* Information shown:
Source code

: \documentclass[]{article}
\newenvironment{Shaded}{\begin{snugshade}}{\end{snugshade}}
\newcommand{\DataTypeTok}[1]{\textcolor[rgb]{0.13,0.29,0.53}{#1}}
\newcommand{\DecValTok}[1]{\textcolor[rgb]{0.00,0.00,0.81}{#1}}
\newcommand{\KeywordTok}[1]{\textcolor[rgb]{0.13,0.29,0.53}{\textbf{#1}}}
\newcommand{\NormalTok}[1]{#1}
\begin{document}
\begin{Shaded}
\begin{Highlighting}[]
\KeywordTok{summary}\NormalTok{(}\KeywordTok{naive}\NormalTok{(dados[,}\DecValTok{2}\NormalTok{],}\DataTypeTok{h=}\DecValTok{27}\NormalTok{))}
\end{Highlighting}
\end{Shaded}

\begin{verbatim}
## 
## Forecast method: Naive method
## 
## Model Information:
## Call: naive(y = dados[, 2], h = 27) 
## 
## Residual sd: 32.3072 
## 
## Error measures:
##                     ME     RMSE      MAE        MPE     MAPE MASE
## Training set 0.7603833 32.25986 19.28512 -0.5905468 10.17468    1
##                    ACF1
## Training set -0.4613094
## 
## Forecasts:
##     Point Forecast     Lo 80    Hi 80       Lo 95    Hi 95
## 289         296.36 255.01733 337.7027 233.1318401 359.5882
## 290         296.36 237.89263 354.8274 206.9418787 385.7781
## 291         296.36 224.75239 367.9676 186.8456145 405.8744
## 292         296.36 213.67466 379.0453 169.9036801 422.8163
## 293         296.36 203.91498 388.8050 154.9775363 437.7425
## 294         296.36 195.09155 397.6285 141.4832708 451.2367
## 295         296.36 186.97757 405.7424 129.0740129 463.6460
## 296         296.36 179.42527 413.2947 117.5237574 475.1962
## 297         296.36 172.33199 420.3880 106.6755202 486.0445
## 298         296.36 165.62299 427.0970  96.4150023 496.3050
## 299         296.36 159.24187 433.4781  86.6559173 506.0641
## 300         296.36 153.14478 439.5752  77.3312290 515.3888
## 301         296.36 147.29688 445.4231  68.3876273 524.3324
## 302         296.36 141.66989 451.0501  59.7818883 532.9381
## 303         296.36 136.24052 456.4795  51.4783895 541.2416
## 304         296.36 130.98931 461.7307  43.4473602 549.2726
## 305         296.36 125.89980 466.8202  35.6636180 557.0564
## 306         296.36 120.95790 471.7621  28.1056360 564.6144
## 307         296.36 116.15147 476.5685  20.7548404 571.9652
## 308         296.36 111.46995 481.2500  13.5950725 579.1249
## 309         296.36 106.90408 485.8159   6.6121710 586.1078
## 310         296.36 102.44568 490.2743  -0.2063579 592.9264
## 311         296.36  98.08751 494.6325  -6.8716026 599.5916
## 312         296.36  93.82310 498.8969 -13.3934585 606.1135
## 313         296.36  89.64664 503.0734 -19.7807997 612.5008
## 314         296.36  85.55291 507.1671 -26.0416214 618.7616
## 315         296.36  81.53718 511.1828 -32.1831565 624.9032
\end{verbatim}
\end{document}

* Exercise objective:
Search the data above for the word "Training", then gather each line in which it appears.

* Answer box:
## Training set 0.7603833 32.25986 19.28512 -0.5905468 10.17468    1
## Training set -0.4613094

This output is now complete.